* [抽出テキスト]:

アプリエンジニアの終焉:次の10年が「AIエージェント」ビルダーの時代である理由

私たちは今、1999年や2009年に匹敵する歴史的な転換点に立っています。静的なアプリを作る時代は終わりを告げ、自律型エージェントの時代が到来しました。自ら意思決定を行うエージェントを構築できなければ、想像以上に早く、時代に取り残されてしまうかもしれません。

アプリエンジニアの終焉:次の10年が「AIエージェント」ビルダーの時代である理由
Feng LiuFeng Liu
2025年12月19日

歴史は不思議なほど韻を踏むもので、それは決まって私たちが現状に安住しきった頃に起こります。

90年代後半を想像してみてください。HTMLと少しのPerlやPHPを格闘させながら機能するWebサイトを作れたなら、あなたは魔法使いでした。「Webエンジニア」として、世界はあなたの思いのままでした。インターネットという名の店舗を、あなたが構築していたのです。

時計の針を2009年に進めましょう。iPhoneが世界をこじ開けた瞬間です。突然、誰も静的なWebサイトなど気にかけなくなりました。エネルギーはObjective-CとJavaへとシフトしました。「モバイルアプリエンジニア」こそが未来を書いていました。人々がポケットに入れて持ち歩くツールを、あなたが作っていたのです。

そして今、2024年を見てください。空気は再び薄く、停滞しているように感じます。アプリストアは飽和し、Webは混雑しています。しかし水面下では、地殻変動が起きています。私たちは「インターフェース」の時代を去り、「エージェント」の時代へと突入しようとしているのです。

コレクションから取り出した項目:
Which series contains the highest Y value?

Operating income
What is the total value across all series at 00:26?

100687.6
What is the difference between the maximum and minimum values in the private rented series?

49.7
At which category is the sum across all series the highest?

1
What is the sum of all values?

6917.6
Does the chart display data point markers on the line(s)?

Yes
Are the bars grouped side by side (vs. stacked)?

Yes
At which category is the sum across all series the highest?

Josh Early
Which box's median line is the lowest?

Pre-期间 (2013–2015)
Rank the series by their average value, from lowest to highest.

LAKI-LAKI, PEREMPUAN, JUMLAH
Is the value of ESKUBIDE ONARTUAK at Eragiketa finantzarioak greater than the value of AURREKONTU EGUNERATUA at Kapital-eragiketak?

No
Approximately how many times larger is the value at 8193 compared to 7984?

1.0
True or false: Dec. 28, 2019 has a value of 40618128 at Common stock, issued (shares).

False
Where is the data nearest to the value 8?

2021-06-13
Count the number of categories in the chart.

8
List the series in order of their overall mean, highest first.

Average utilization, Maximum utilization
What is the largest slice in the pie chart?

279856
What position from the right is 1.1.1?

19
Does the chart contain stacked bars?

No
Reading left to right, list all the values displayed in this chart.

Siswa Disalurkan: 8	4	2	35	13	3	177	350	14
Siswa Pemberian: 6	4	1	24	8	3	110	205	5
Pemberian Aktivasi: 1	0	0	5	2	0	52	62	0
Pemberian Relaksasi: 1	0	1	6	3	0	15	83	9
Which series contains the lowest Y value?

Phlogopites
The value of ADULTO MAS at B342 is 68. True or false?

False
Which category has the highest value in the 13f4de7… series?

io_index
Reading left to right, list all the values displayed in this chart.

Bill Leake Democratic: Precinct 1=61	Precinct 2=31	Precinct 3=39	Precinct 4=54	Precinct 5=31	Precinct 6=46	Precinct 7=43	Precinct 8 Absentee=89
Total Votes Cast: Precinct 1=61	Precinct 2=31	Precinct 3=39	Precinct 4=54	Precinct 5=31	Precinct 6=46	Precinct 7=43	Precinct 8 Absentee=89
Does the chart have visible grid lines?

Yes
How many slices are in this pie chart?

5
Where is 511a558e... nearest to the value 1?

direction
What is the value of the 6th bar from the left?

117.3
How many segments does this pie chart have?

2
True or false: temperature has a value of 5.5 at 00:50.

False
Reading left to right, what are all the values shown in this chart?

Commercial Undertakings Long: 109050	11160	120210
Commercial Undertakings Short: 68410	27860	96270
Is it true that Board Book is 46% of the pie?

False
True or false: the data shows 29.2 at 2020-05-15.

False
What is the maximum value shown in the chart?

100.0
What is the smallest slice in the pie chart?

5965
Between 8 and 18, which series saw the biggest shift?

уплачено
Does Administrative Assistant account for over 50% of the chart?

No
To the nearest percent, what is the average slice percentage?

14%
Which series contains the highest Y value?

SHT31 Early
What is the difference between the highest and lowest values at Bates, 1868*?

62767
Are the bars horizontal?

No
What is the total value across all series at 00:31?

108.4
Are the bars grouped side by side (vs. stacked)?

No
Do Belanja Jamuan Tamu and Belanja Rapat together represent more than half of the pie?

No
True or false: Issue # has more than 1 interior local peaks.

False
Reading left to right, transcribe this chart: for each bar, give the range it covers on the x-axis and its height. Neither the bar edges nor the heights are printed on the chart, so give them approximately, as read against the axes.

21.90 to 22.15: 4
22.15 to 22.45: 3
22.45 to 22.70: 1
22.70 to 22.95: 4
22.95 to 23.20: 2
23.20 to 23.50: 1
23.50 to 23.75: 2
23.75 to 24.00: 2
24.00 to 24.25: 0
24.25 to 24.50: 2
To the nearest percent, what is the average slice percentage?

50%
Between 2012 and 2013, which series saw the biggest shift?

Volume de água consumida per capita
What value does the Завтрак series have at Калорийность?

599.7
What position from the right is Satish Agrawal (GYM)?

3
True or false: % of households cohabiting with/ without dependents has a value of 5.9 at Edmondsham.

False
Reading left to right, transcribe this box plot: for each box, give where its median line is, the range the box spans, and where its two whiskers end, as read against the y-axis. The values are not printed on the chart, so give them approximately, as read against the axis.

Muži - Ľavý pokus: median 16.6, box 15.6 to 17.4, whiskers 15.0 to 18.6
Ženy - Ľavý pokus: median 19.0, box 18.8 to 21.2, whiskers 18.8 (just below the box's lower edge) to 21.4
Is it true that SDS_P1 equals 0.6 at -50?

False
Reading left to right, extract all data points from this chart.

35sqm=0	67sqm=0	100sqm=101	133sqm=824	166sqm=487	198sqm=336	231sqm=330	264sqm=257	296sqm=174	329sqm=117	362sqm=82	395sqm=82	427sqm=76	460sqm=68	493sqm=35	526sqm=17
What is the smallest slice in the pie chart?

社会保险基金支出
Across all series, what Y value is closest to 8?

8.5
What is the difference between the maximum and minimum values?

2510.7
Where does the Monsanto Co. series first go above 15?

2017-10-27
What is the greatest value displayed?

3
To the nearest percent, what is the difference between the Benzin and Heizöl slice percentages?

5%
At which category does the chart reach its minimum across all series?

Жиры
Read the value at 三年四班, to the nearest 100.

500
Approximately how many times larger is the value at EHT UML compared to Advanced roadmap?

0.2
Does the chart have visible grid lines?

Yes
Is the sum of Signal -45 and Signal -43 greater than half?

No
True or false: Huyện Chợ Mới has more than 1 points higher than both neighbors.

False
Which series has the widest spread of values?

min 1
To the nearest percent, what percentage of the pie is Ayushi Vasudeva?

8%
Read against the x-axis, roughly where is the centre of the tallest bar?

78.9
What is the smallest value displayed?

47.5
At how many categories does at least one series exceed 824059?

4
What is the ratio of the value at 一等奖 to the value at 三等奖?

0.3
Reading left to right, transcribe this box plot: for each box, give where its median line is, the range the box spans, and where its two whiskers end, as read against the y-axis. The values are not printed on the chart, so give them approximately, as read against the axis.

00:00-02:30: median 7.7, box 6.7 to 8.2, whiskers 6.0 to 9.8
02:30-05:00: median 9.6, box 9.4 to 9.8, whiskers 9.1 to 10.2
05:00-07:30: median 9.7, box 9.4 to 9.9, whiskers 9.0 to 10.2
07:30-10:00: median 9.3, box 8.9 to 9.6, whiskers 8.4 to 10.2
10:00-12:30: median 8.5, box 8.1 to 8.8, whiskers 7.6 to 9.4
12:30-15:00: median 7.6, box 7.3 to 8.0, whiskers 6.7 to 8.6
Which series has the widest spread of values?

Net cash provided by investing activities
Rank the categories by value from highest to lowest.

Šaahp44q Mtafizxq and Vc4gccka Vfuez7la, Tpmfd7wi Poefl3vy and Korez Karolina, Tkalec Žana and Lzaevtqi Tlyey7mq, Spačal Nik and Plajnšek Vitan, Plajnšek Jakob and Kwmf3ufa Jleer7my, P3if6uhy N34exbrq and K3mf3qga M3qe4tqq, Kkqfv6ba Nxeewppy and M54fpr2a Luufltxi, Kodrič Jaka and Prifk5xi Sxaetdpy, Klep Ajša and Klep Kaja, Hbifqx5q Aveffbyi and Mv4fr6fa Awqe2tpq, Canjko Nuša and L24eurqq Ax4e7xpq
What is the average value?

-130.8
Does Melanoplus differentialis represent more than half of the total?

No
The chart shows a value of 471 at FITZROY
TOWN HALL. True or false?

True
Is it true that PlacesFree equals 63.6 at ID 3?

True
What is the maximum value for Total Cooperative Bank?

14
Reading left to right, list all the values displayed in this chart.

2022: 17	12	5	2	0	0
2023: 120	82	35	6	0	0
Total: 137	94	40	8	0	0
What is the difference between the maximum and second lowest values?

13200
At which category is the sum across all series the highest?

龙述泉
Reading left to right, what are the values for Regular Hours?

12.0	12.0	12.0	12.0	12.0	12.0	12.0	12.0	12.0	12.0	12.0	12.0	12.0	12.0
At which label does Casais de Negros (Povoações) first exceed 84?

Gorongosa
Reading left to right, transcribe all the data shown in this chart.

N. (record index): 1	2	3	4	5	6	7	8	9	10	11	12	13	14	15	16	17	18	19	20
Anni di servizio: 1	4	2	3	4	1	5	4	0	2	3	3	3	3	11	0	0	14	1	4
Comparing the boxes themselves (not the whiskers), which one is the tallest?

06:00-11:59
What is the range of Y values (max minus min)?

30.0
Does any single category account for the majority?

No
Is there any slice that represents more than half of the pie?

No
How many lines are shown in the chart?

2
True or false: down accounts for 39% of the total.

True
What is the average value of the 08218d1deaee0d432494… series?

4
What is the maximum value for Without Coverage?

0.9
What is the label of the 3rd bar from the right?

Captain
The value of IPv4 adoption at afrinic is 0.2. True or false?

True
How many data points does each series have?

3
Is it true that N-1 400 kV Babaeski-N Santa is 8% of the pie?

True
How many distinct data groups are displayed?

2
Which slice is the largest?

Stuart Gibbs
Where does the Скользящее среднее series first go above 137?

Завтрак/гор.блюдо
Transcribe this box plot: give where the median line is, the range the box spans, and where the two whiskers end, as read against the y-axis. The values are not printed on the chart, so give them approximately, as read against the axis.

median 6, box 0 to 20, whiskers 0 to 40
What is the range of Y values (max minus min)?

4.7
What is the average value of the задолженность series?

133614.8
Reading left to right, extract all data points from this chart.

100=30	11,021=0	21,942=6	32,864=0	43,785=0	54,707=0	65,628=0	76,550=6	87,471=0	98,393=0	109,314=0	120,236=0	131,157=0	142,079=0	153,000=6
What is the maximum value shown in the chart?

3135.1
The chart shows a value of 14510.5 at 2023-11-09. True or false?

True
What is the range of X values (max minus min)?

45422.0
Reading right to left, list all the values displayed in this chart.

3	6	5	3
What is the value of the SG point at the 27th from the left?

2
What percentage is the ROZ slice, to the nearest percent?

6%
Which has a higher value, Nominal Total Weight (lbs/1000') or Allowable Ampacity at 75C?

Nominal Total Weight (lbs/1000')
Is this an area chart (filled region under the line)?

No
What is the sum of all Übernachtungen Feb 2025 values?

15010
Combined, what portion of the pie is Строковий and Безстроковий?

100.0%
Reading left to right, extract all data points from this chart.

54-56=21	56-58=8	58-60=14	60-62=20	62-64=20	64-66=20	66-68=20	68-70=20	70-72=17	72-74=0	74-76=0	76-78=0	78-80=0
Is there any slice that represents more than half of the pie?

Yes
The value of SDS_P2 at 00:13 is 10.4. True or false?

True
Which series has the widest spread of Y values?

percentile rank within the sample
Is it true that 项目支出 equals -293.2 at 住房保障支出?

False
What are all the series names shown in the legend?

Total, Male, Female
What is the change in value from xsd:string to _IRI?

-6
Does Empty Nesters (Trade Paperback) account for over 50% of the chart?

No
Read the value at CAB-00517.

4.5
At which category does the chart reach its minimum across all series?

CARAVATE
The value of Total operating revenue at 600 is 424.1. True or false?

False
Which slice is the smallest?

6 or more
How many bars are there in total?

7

* [作業指示]:
1: 抽出テキストでは、2009年に世界をこじ開けたものは何とされていますか。
2: 抽出テキストのうち、「私たちは今、1999年や20」を含む語句で始まり「突入しようとしているのです。」で終わる部分を、一字も変えずに書き写してください。

* [回答]:
1: iPhoneです。

2:
私たちは今、1999年や2009年に匹敵する歴史的な転換点に立っています。静的なアプリを作る時代は終わりを告げ、自律型エージェントの時代が到来しました。自ら意思決定を行うエージェントを構築できなければ、想像以上に早く、時代に取り残されてしまうかもしれません。

アプリエンジニアの終焉:次の10年が「AIエージェント」ビルダーの時代である理由
Feng LiuFeng Liu
2025年12月19日

歴史は不思議なほど韻を踏むもので、それは決まって私たちが現状に安住しきった頃に起こります。

90年代後半を想像してみてください。HTMLと少しのPerlやPHPを格闘させながら機能するWebサイトを作れたなら、あなたは魔法使いでした。「Webエンジニア」として、世界はあなたの思いのままでした。インターネットという名の店舗を、あなたが構築していたのです。

時計の針を2009年に進めましょう。iPhoneが世界をこじ開けた瞬間です。突然、誰も静的なWebサイトなど気にかけなくなりました。エネルギーはObjective-CとJavaへとシフトしました。「モバイルアプリエンジニア」こそが未来を書いていました。人々がポケットに入れて持ち歩くツールを、あなたが作っていたのです。

そして今、2024年を見てください。空気は再び薄く、停滞しているように感じます。アプリストアは飽和し、Webは混雑しています。しかし水面下では、地殻変動が起きています。私たちは「インターフェース」の時代を去り、「エージェント」の時代へと突入しようとしているのです。